Only the pictures are to be left out; the listing itself is repeated exactly.

**RECORDED INFORMATION:**
BEGIN

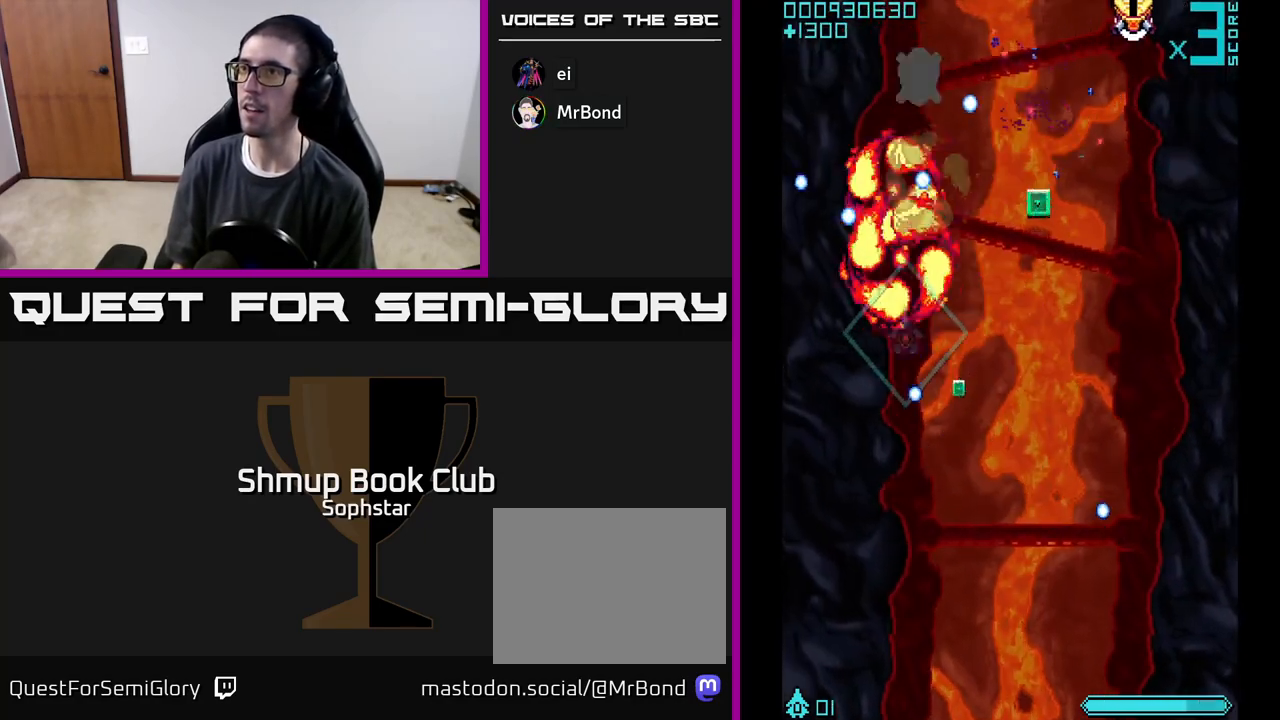
{"buttons": ["A", "DPAD_DOWN", "DPAD_RIGHT"], "left_stick": "center", "events": [[83, "DPAD_UP", "up"], [117, "DPAD_DOWN", "down"], [150, "DPAD_RIGHT", "up"], [500, "DPAD_RIGHT", "down"]]}
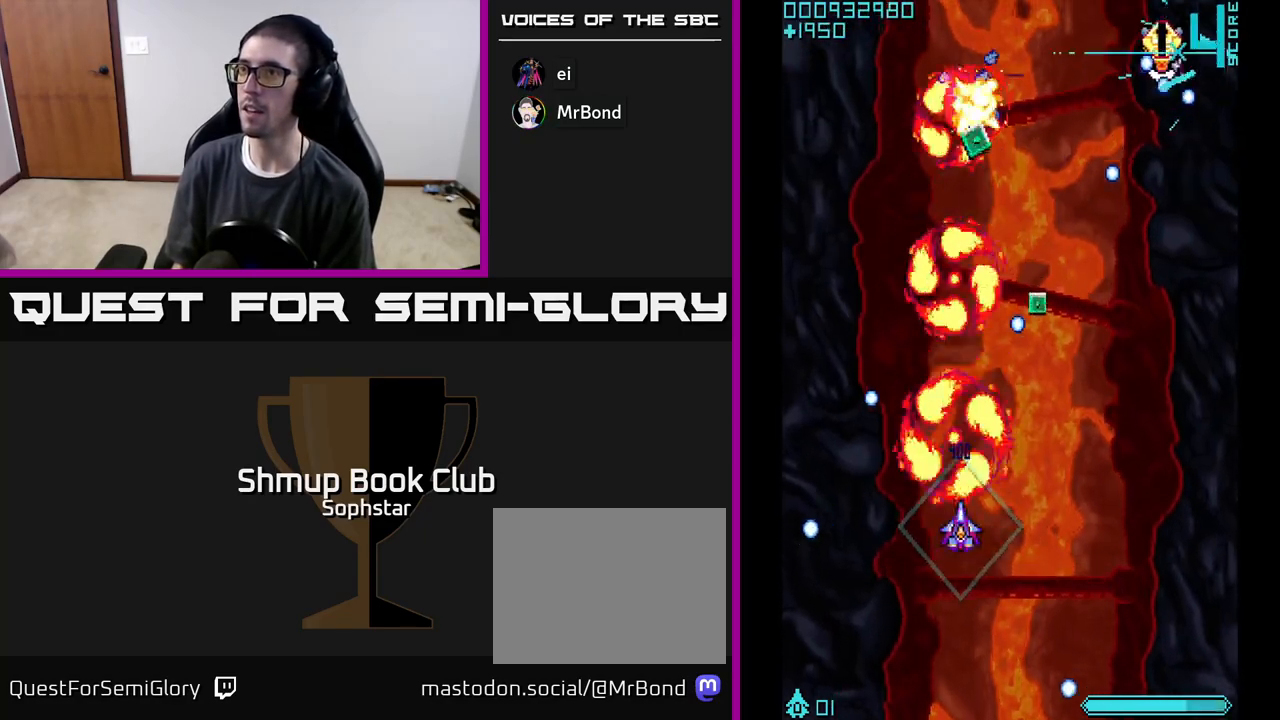
{"buttons": ["A", "DPAD_UP", "DPAD_RIGHT"], "left_stick": "center", "events": [[50, "DPAD_DOWN", "up"], [83, "DPAD_UP", "down"], [200, "DPAD_RIGHT", "up"], [233, "DPAD_LEFT", "down"], [367, "DPAD_LEFT", "up"], [400, "DPAD_RIGHT", "down"]]}
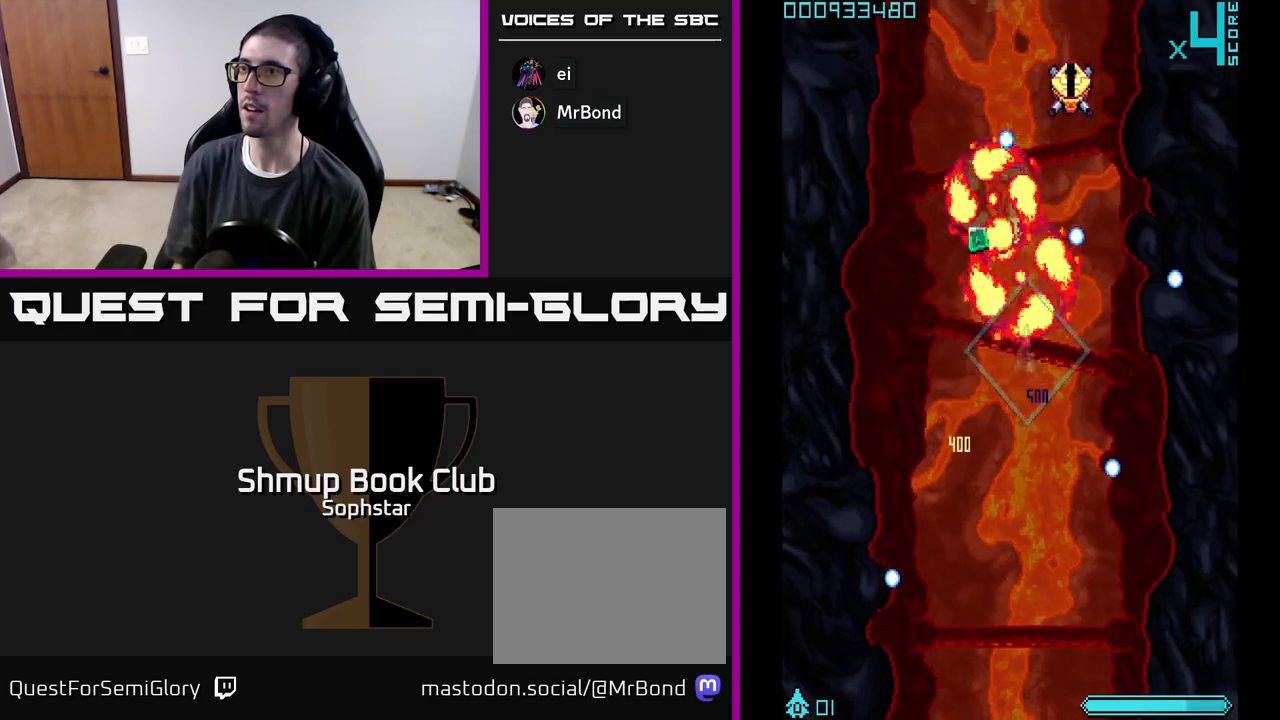
{"buttons": ["A", "DPAD_UP", "DPAD_LEFT"], "left_stick": "center", "events": [[67, "DPAD_UP", "up"], [100, "DPAD_DOWN", "down"], [150, "DPAD_RIGHT", "up"], [350, "DPAD_DOWN", "up"], [367, "DPAD_UP", "down"], [483, "DPAD_LEFT", "down"]]}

END

**SOLUTION TO THE EXERCISE:**
{"buttons": ["A", "DPAD_DOWN", "DPAD_RIGHT"], "left_stick": "center", "events": [[83, "DPAD_UP", "up"], [117, "DPAD_DOWN", "down"], [150, "DPAD_RIGHT", "up"], [500, "DPAD_RIGHT", "down"]]}
{"buttons": ["A", "DPAD_UP", "DPAD_RIGHT"], "left_stick": "center", "events": [[50, "DPAD_DOWN", "up"], [83, "DPAD_UP", "down"], [200, "DPAD_RIGHT", "up"], [233, "DPAD_LEFT", "down"], [367, "DPAD_LEFT", "up"], [400, "DPAD_RIGHT", "down"]]}
{"buttons": ["A", "DPAD_UP", "DPAD_LEFT"], "left_stick": "center", "events": [[67, "DPAD_UP", "up"], [100, "DPAD_DOWN", "down"], [150, "DPAD_RIGHT", "up"], [350, "DPAD_DOWN", "up"], [367, "DPAD_UP", "down"], [483, "DPAD_LEFT", "down"]]}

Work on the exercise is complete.